My Journey to Catholicism

05-22-2022Weekly ReflectionParishioner Jake Hesse

Why are you here? I mean two things when I ask that. First: why are you here at church? Second: what is your purpose in this life? It can be easy to fall into the trap of thinking that those two questions have very little to do with each other. After all, why go to church every week, or even only on certain days like Christmas and Easter, if it is not important? For most of my life, I only had to worry about the second question because, for about 24 years, I was not a Catholic.

No going to Mass every Sunday, no abstaining from meat on Fridays during Lent, no confessing my sins to a priest. In fact, I did not associate with any religion, though I would call myself Christian because that is what my family did. This last Easter Vigil, however, I received my sacraments and was made a member of the Catholic Church. After that, I can now say that my answer to the second question is the same as my answer to the first. Let me explain why.

The biggest turning point was around four years ago when I had realized that a career in music was not for me. I had given up my degree program, not so much because I couldn’t finish if I wanted to, but because it made me miserable.

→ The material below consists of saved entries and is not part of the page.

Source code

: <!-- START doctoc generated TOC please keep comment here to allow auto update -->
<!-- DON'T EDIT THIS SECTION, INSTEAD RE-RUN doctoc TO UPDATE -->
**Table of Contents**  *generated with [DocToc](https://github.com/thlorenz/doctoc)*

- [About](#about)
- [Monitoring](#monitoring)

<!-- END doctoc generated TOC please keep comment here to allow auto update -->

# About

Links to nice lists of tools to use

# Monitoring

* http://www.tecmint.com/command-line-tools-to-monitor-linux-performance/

I had intended to spend the rest of my life seeking purpose in music, and now I was left with nowhere to turn. So, needing to find something in life I could rely on, I began to take the religious question seriously again. Good enough place to start, right? No longer would I be fine with claiming to believe in God but not knowing what that meant, or not knowing how to talk to Him, or whether or not He was really there to begin with. I needed to justify my existence, get rid of the feeling of emptiness, and so began the next four years of searching.

To cover every detail of my search could fill a book, so I won’t go over it here. I am always willing to share in person. Needless to say, I watched a lot of videos and did just as much reading, going from almost becoming a Jehovah’s Witness to being Christian, but not Catholic. I began to realize that every faith, even atheism, makes an absolute claim to truth. If any given belief is not true, it is of zero importance and should be thrown out. But, if it is true, then there is nothing more important in the whole world. Why say you believe in God if He is not really there? It wasn't a question of what would make me feel fulfilled, but what would actually fulfill the desires of my heart.

I still struggled, however, after becoming convinced of Christianity and being able to defend it. That same feeling of emptiness was there. It was still all about me trying to justify my own existence, trying to use what I had been learning to make myself feel fulfilled. However, our Lord once told St. Thomas, "I am the way, and the truth, and the life; no one comes to the Father, but by me" (John 14:6). He said that truth is not something to know, but someone to know. I was only halfway there. The Catholic Church, after coming to realize that it truly is the Church founded by Jesus Christ, would take me the rest of the way.

And so I ask: why are you here? Is going to church just part of the routine? Something to get out of the way so that you can go back to "real life," to justifying your own existence? Or, perhaps, you are here for the same reason as I am. Perhaps you realize that the Mass, the liturgy, worship, is what you were made for. C.S Lewis, in his book Mere Christianity, put it best when he said, “Look for yourself, and you will find in the long run only hatred, loneliness, despair, rage, ruin, and decay. But look for Christ and you will find Him, and with Him everything else thrown in."

Please, don't settle for a blind faith. Get to know the truth. "Ask, and it will be given you; seek, and you will find; knock, and it will be opened to you" (Matthew 7:7). God bless, and happy Easter!